Biden’s Lethargic Spectrum Strategy

December 4, 2023 Topic: Broadband Region: United States Blog Brand: Techland Tags: SpectrumFCCPresident Joe BidenTelecommunications

Biden’s Lethargic Spectrum Strategy

A technologically dominant and self-sufficient America cannot manifest without a healthy pipeline of new spectrum.

 

As the pace of technological innovation accelerates, the economic and geopolitical costs of regulatory dawdling increase. Unfortunately, President Joe Biden seems content to dawdle—at the expense of American technological dominance and national security.

The Biden administration recently released its long-awaited National Spectrum Strategy, a policy document observers anticipated would lay out the federal government’s plans to make new electromagnetic spectrum available for commercial use. Spectrum, the wavelengths over which data travels, is the oxygen in the lungs of digital technologies and the industries they enable particularly 5G. Far from designating new portions of spectrum for commercialization, however, Biden’s strategy merely identifies certain bands for further study.

 

Without increased spectrum availability, U.S. networks will underperform their potential, and American innovation will consequently lag. This stagnation will reduce America’s global competitiveness in tech sectors, a hazardous possibility given China’s continued technological bellicosity.

__Task instructions__.
1) Reproduce the passage of the spectrum strategy article starting with "The Biden administration" and going on through "for further study.".
2) According to the spectrum strategy article, what does Biden's strategy do instead of designating new portions of spectrum for commercialization?
The records come from a different source than the article above.

__Supplied material__.

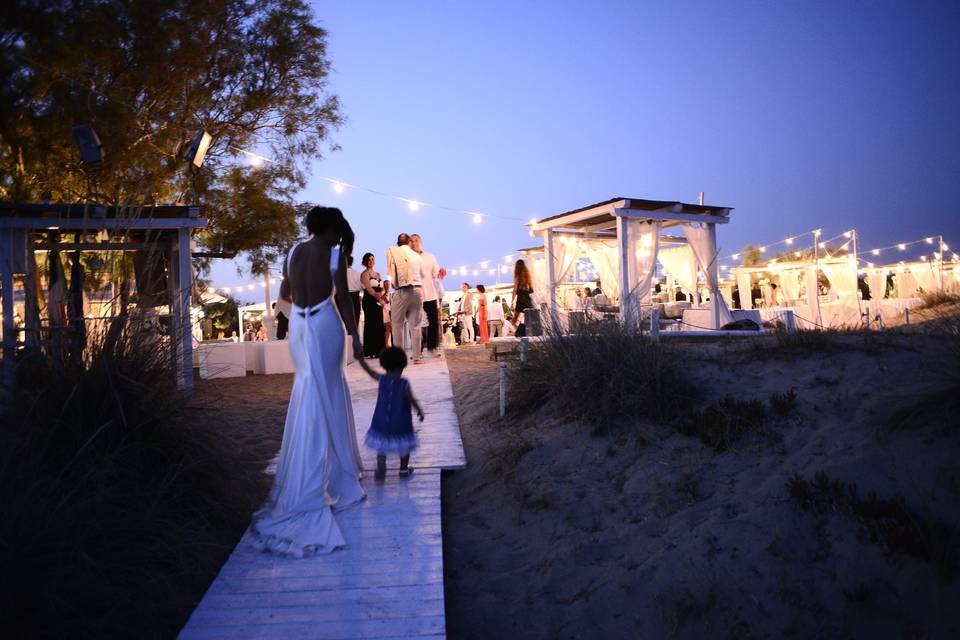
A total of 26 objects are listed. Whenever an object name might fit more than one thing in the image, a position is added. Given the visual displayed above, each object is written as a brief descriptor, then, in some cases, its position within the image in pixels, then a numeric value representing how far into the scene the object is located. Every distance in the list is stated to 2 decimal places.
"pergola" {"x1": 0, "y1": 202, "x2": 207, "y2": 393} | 8.69
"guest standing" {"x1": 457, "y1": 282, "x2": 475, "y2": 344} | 19.02
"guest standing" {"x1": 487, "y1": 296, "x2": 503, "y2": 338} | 20.56
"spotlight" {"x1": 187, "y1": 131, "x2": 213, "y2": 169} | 12.04
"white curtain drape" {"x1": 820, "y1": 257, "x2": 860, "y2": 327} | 19.59
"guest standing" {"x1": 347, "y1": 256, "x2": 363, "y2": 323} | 11.06
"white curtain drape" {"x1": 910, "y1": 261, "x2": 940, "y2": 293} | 23.56
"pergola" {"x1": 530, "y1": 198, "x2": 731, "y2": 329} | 14.20
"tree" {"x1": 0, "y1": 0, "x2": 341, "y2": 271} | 13.90
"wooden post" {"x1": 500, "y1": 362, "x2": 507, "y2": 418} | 6.91
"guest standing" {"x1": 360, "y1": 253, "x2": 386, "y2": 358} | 11.61
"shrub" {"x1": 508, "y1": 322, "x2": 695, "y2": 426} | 5.88
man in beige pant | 10.23
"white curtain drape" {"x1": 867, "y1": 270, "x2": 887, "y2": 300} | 25.58
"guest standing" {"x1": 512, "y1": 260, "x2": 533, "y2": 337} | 14.15
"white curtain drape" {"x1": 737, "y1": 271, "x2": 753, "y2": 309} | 26.73
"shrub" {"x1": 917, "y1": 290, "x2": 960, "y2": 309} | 14.53
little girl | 5.21
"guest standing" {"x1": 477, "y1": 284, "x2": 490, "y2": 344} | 16.79
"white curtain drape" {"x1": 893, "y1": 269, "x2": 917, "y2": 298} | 26.29
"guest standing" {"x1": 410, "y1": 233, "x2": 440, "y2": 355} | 10.81
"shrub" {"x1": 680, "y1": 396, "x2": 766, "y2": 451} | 5.23
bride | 4.17
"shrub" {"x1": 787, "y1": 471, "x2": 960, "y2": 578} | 3.58
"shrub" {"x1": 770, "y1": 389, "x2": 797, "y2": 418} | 5.33
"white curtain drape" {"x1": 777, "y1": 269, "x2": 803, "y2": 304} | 26.66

__Answers to the exercise__.
1)
The Biden administration recently released its long-awaited National Spectrum Strategy, a policy document observers anticipated would lay out the federal government’s plans to make new electromagnetic spectrum available for commercial use. Spectrum, the wavelengths over which data travels, is the oxygen in the lungs of digital technologies and the industries they enable particularly 5G. Far from designating new portions of spectrum for commercialization, however, Biden’s strategy merely identifies certain bands for further study.

2) It merely identifies certain bands for further study.